The Joint Standing Committee on Education reviewed LD 22‑26 on March 23, a committee bill that would reshape how Maine calculates state school aid, and approved an amendment to delay harmful budget impacts on districts while the new metrics are phased in.
Rep. Kelly Murphy moved an amendment to implement labor‑market adjustments and a 90/10 poverty‑indicator scenario beginning in fiscal 2028 but to hold every district harmless through FY2030 and phase in actual calculations thereafter. Murphy said the three‑year hold‑harmless and caps—no district subsidy reduced by more than 25% in the first phase year and no more than 50% in the next—give the Legislature time to refine modeling and allow the taxation committee to pursue property‑tax relief work.
"That would allow time for the new formula to play out… and give time, if necessary, for the 130th and 131st legislatures to make refinements based on additional modeling," Murphy said during the work session.
Why it matters: LD 22‑26 would alter several core EPS formula components. Staff described proposals to (a) redefine predicted transportation costs using a pupil‑density, per‑mile model; (b) introduce a variable weight for economically disadvantaged students, increasing the weight from 0.15 up to 0.35 based on an index developed by MEPRI; (c) change the regional adjustment metric to a nationwide cost‑of‑living index aligned with the teacher salary matrix; and (d) add a poverty indicator into local ability‑to‑pay calculations. The combination aims to make state aid more responsive to labor markets and student needs but raises distributional and compliance questions about special‑education funding.
MEPRI’s view and staff cautions: Amy Johnson of the Maine Education Policy Research Institute told the committee the reindexing and the set of changes (called SIM‑2 in staff materials) are “an excellent start” and are functionally separable from the special‑education proposals that still warrant additional study.
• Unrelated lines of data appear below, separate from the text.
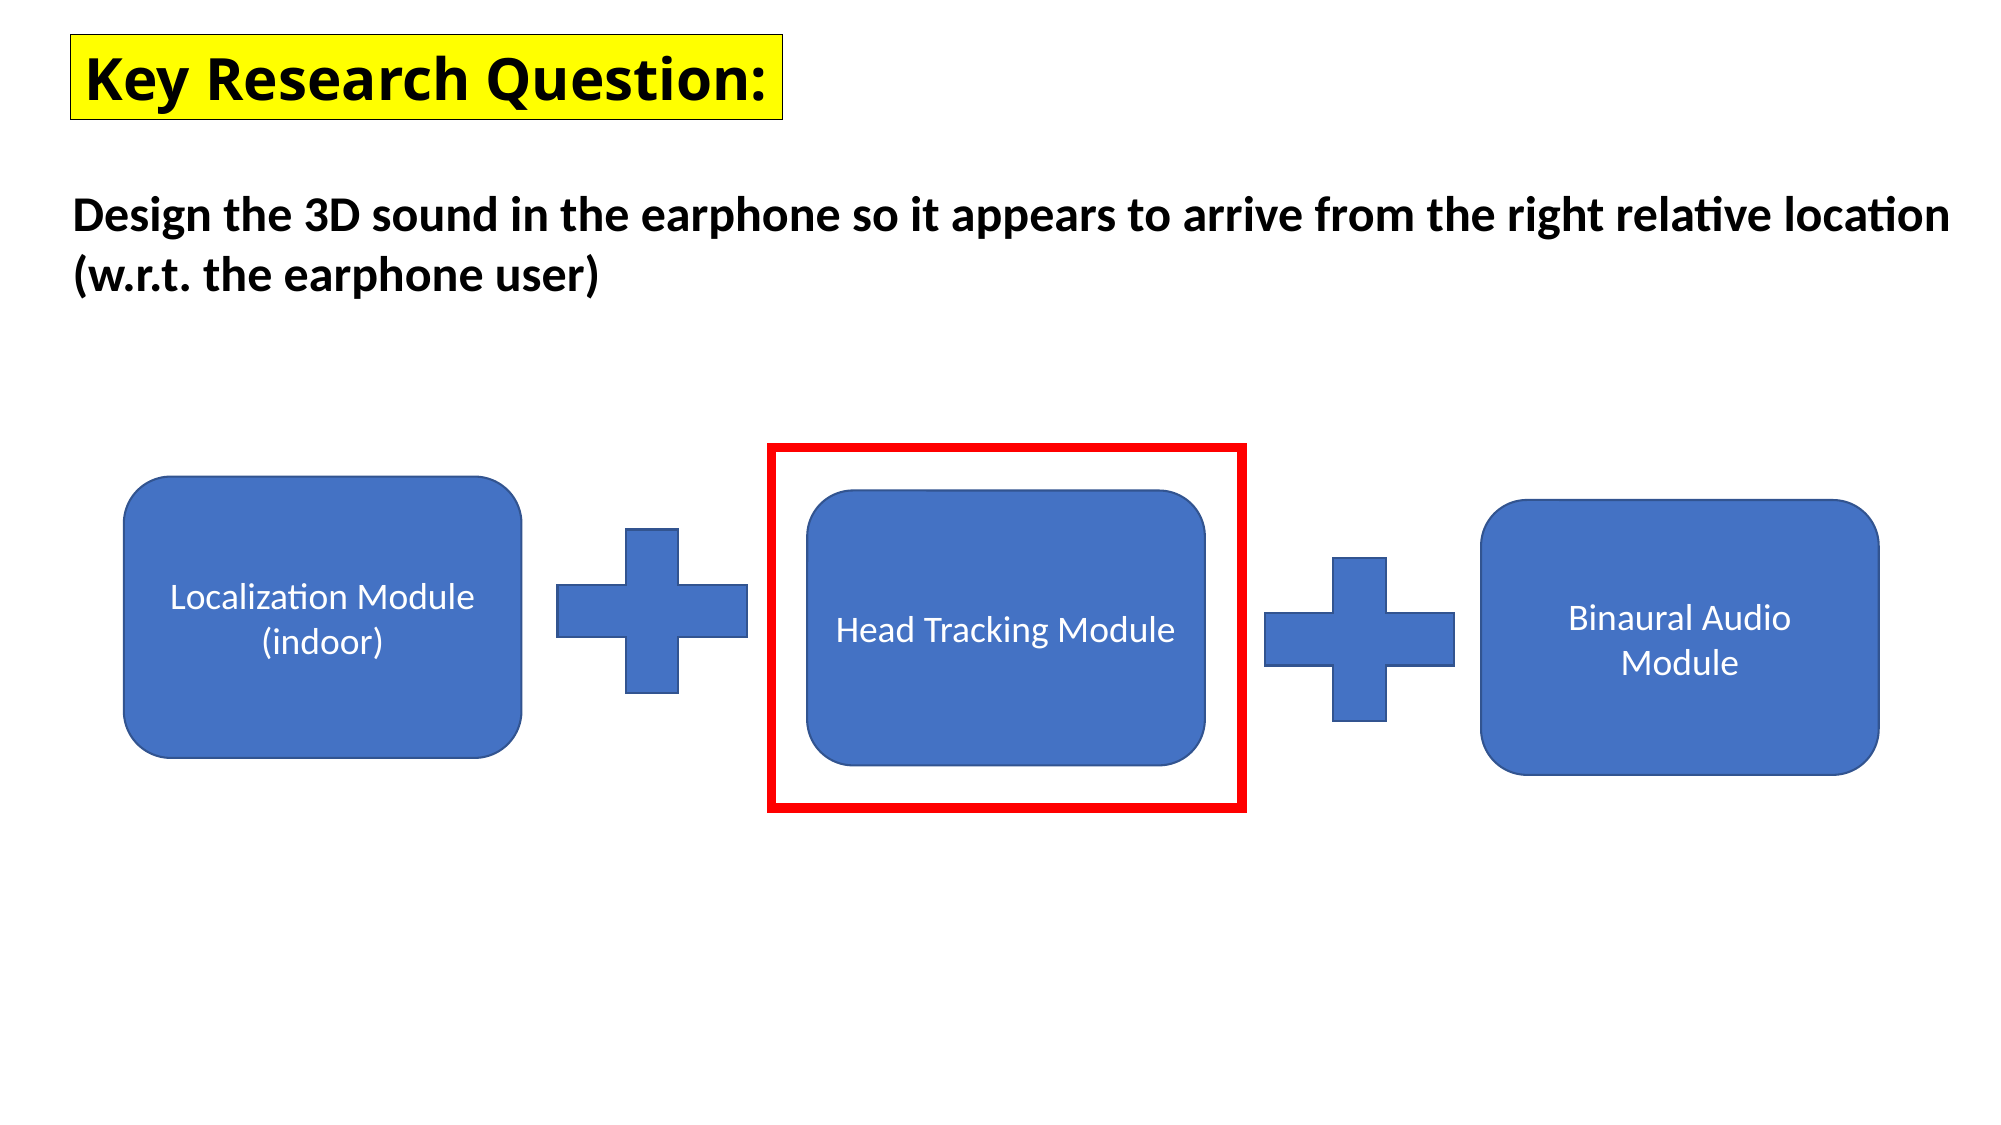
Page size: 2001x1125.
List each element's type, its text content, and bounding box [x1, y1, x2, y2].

text_box Key Research Question: [70, 34, 783, 120]
text_box [1264, 557, 1455, 722]
text_box Design the 3D sound in the earphone so it appears to arrive from the right relative location (w.r.t. the earphone user) [57, 173, 2000, 309]
text_box [556, 528, 748, 694]
text_box Binaural Audio Module [1480, 498, 1880, 776]
text_box [771, 447, 1243, 809]
text_box Localization Module (indoor) [122, 475, 523, 759]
Staff repeatedly flagged drafting details—such as the fiscal year when new metrics begin (staff recommended explicit transitional language to avoid gaps) and whether the poverty indicator’s weight should be specified in statute or set by rule.
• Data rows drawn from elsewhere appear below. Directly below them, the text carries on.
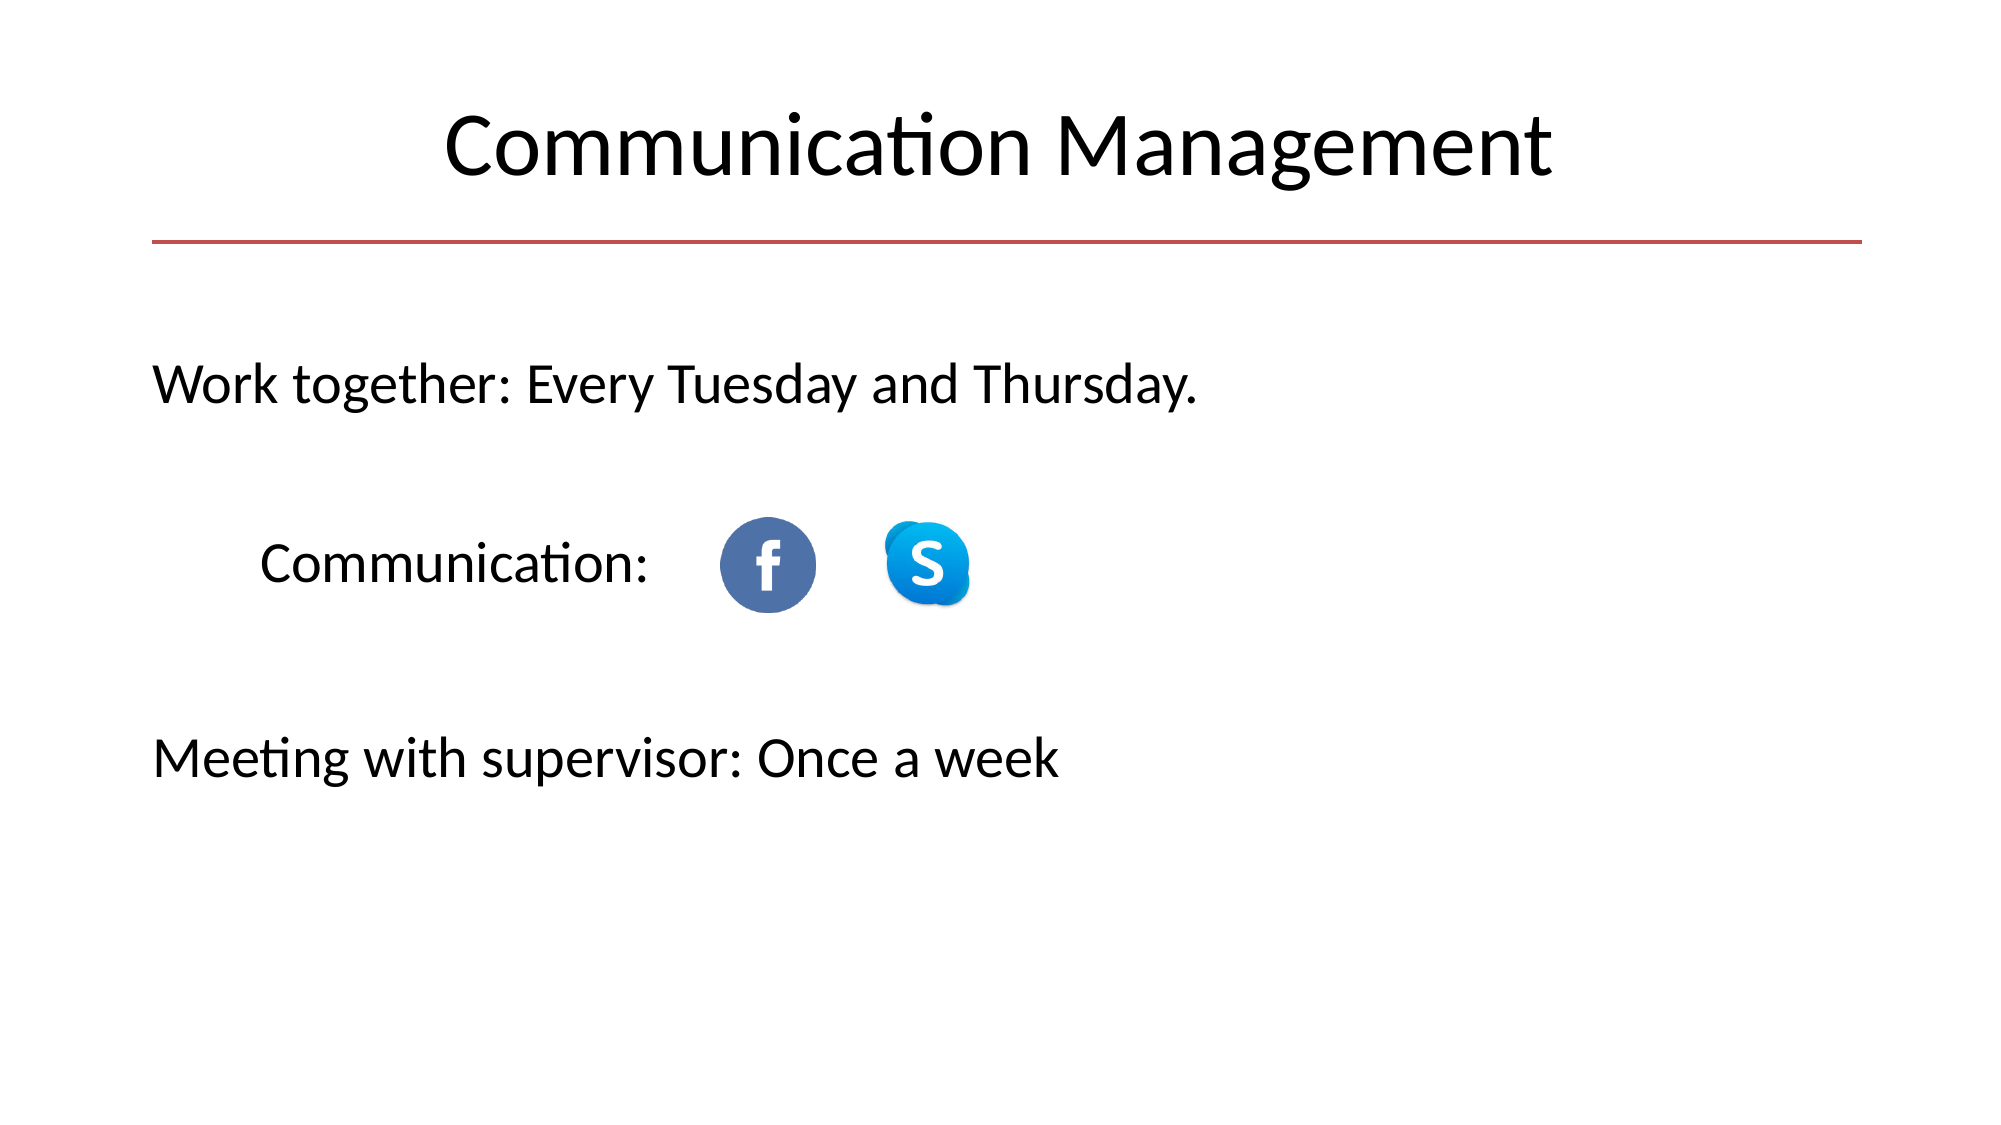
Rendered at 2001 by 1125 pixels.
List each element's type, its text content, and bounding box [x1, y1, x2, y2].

title Communication Management [99, 45, 1900, 233]
picture [720, 517, 816, 613]
text_box Work together: Every Tuesday and Thursday. [137, 346, 1756, 463]
text_box Communication: [245, 524, 1772, 650]
text_box Meeting with supervisor: Once a week [137, 719, 1756, 815]
picture [867, 502, 988, 623]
Key numbers and specifics cited in the session: staff noted the variable poverty weight would range from 0.15 to 0.35; the committee asked MEPRI and DOE to model phased reductions so no district faces more than a 25% subsidy cut in the first year of phase‑in and 50% in the subsequent year; staff recommended the new cost‑sharing formula apply only to projects submitted on or after 07/01/2027; and members discussed setting a Jan. 2027 due date for working‑group reports rather than November 2026.
Next steps: The committee approved Murphy’s amendment in a recorded voice/bulk vote described by the chair as unanimous of those present. Members asked staff and MEPRI for scenario modeling to define the hold‑harmless baseline precisely (the chair and staff clarified the hold‑harmless covers the state share impacts tied to the regional/local market adjustments and the 90/10 poverty indicator package). Further hearings and technical drafting (revise‑office review, rulemaking questions) were anticipated before final committee action.
The committee adjourned after the vote.